> _PROBLEM DETAILS_
Repeat the material verbatim and drop the pictures.

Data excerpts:

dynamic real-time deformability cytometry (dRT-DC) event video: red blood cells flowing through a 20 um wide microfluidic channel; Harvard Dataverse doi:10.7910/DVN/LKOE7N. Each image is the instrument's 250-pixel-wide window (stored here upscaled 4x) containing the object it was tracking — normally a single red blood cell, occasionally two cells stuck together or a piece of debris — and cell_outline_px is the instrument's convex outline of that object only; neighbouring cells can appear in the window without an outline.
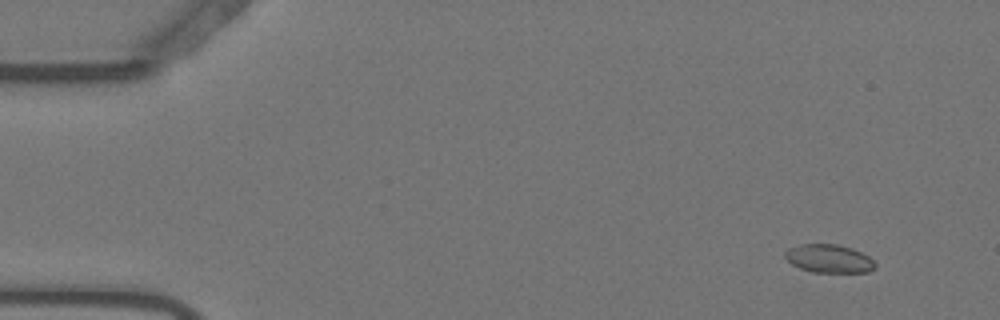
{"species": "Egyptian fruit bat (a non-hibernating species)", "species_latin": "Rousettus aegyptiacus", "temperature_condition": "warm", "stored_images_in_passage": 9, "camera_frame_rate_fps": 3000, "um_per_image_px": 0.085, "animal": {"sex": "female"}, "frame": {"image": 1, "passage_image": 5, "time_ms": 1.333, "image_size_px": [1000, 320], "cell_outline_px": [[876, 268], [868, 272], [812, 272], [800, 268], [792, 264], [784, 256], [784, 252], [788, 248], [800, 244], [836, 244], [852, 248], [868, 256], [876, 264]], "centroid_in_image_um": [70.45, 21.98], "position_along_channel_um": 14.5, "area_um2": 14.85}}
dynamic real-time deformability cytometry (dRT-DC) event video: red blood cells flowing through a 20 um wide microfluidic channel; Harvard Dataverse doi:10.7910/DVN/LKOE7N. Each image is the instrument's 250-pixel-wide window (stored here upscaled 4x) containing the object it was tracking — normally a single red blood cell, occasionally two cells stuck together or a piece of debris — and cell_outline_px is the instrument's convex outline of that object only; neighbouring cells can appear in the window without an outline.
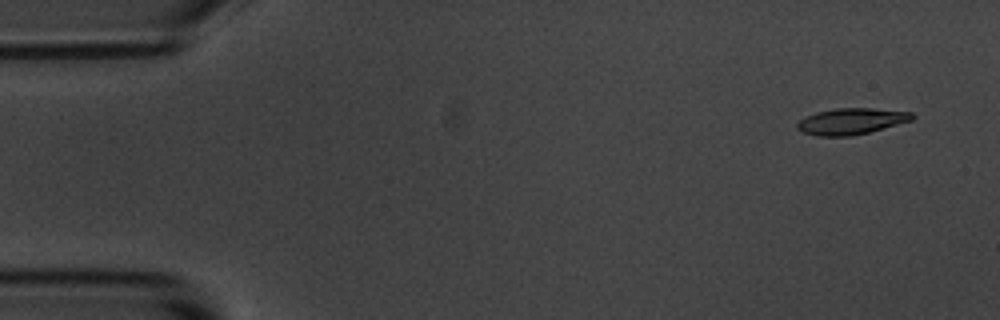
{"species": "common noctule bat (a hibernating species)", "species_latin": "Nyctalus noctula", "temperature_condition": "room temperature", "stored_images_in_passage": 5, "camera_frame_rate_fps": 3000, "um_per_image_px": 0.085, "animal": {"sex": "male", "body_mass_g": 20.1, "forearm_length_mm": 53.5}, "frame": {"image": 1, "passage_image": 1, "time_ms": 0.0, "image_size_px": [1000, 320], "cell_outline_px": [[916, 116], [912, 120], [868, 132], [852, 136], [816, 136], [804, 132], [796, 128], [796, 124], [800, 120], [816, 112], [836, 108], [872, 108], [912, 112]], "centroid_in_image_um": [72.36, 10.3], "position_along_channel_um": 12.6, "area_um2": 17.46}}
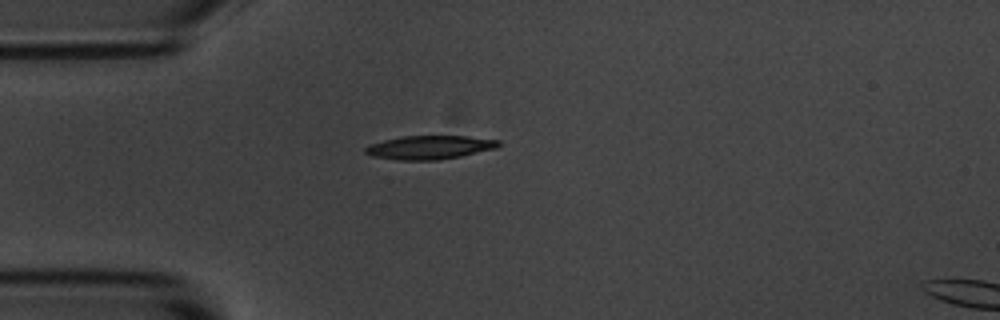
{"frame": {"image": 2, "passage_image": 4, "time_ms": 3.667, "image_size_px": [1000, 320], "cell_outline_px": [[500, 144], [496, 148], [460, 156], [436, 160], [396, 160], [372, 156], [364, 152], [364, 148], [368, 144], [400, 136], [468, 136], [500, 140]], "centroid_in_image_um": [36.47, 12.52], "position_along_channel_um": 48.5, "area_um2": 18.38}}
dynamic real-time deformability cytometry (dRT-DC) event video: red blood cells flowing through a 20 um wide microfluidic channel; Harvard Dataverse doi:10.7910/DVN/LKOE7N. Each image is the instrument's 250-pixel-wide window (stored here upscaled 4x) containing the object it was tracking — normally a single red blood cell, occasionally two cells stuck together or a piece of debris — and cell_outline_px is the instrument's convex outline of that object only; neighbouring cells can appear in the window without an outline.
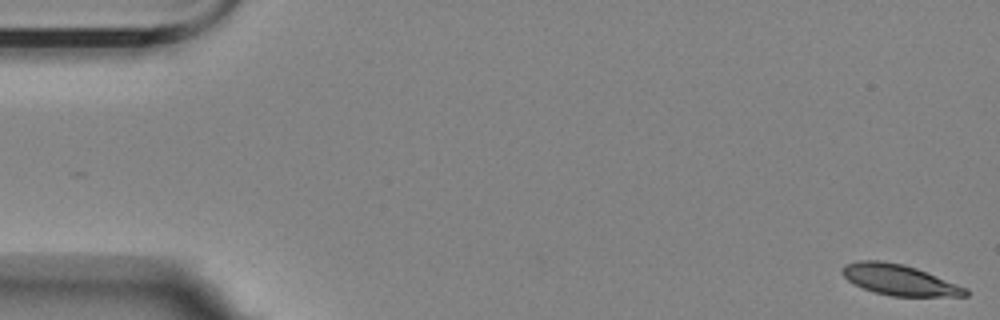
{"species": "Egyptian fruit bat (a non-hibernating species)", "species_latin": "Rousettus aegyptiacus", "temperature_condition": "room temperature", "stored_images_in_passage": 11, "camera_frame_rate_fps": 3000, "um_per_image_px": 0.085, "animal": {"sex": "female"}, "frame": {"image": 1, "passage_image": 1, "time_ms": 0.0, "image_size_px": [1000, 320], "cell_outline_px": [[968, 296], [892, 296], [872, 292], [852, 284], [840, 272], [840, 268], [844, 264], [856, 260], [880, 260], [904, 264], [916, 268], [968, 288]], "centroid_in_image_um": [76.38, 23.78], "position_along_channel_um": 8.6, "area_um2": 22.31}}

> _RESULT_
dynamic real-time deformability cytometry (dRT-DC) event video: red blood cells flowing through a 20 um wide microfluidic channel; Harvard Dataverse doi:10.7910/DVN/LKOE7N. Each image is the instrument's 250-pixel-wide window (stored here upscaled 4x) containing the object it was tracking — normally a single red blood cell, occasionally two cells stuck together or a piece of debris — and cell_outline_px is the instrument's convex outline of that object only; neighbouring cells can appear in the window without an outline.
{"species": "Egyptian fruit bat (a non-hibernating species)", "species_latin": "Rousettus aegyptiacus", "temperature_condition": "warm", "stored_images_in_passage": 9, "camera_frame_rate_fps": 3000, "um_per_image_px": 0.085, "animal": {"sex": "female"}, "frame": {"image": 1, "passage_image": 5, "time_ms": 1.333, "image_size_px": [1000, 320], "cell_outline_px": [[876, 268], [868, 272], [812, 272], [800, 268], [792, 264], [784, 256], [784, 252], [788, 248], [800, 244], [836, 244], [852, 248], [868, 256], [876, 264]], "centroid_in_image_um": [70.45, 21.98], "position_along_channel_um": 14.5, "area_um2": 14.85}}
dynamic real-time deformability cytometry (dRT-DC) event video: red blood cells flowing through a 20 um wide microfluidic channel; Harvard Dataverse doi:10.7910/DVN/LKOE7N. Each image is the instrument's 250-pixel-wide window (stored here upscaled 4x) containing the object it was tracking — normally a single red blood cell, occasionally two cells stuck together or a piece of debris — and cell_outline_px is the instrument's convex outline of that object only; neighbouring cells can appear in the window without an outline.
{"species": "common noctule bat (a hibernating species)", "species_latin": "Nyctalus noctula", "temperature_condition": "room temperature", "stored_images_in_passage": 5, "camera_frame_rate_fps": 3000, "um_per_image_px": 0.085, "animal": {"sex": "male", "body_mass_g": 20.1, "forearm_length_mm": 53.5}, "frame": {"image": 1, "passage_image": 1, "time_ms": 0.0, "image_size_px": [1000, 320], "cell_outline_px": [[916, 116], [912, 120], [868, 132], [852, 136], [816, 136], [804, 132], [796, 128], [796, 124], [800, 120], [816, 112], [836, 108], [872, 108], [912, 112]], "centroid_in_image_um": [72.36, 10.3], "position_along_channel_um": 12.6, "area_um2": 17.46}}
{"frame": {"image": 2, "passage_image": 4, "time_ms": 3.667, "image_size_px": [1000, 320], "cell_outline_px": [[500, 144], [496, 148], [460, 156], [436, 160], [396, 160], [372, 156], [364, 152], [364, 148], [368, 144], [400, 136], [468, 136], [500, 140]], "centroid_in_image_um": [36.47, 12.52], "position_along_channel_um": 48.5, "area_um2": 18.38}}
dynamic real-time deformability cytometry (dRT-DC) event video: red blood cells flowing through a 20 um wide microfluidic channel; Harvard Dataverse doi:10.7910/DVN/LKOE7N. Each image is the instrument's 250-pixel-wide window (stored here upscaled 4x) containing the object it was tracking — normally a single red blood cell, occasionally two cells stuck together or a piece of debris — and cell_outline_px is the instrument's convex outline of that object only; neighbouring cells can appear in the window without an outline.
{"species": "Egyptian fruit bat (a non-hibernating species)", "species_latin": "Rousettus aegyptiacus", "temperature_condition": "room temperature", "stored_images_in_passage": 11, "camera_frame_rate_fps": 3000, "um_per_image_px": 0.085, "animal": {"sex": "female"}, "frame": {"image": 1, "passage_image": 1, "time_ms": 0.0, "image_size_px": [1000, 320], "cell_outline_px": [[968, 296], [892, 296], [872, 292], [852, 284], [840, 272], [840, 268], [844, 264], [856, 260], [880, 260], [904, 264], [916, 268], [968, 288]], "centroid_in_image_um": [76.38, 23.78], "position_along_channel_um": 8.6, "area_um2": 22.31}}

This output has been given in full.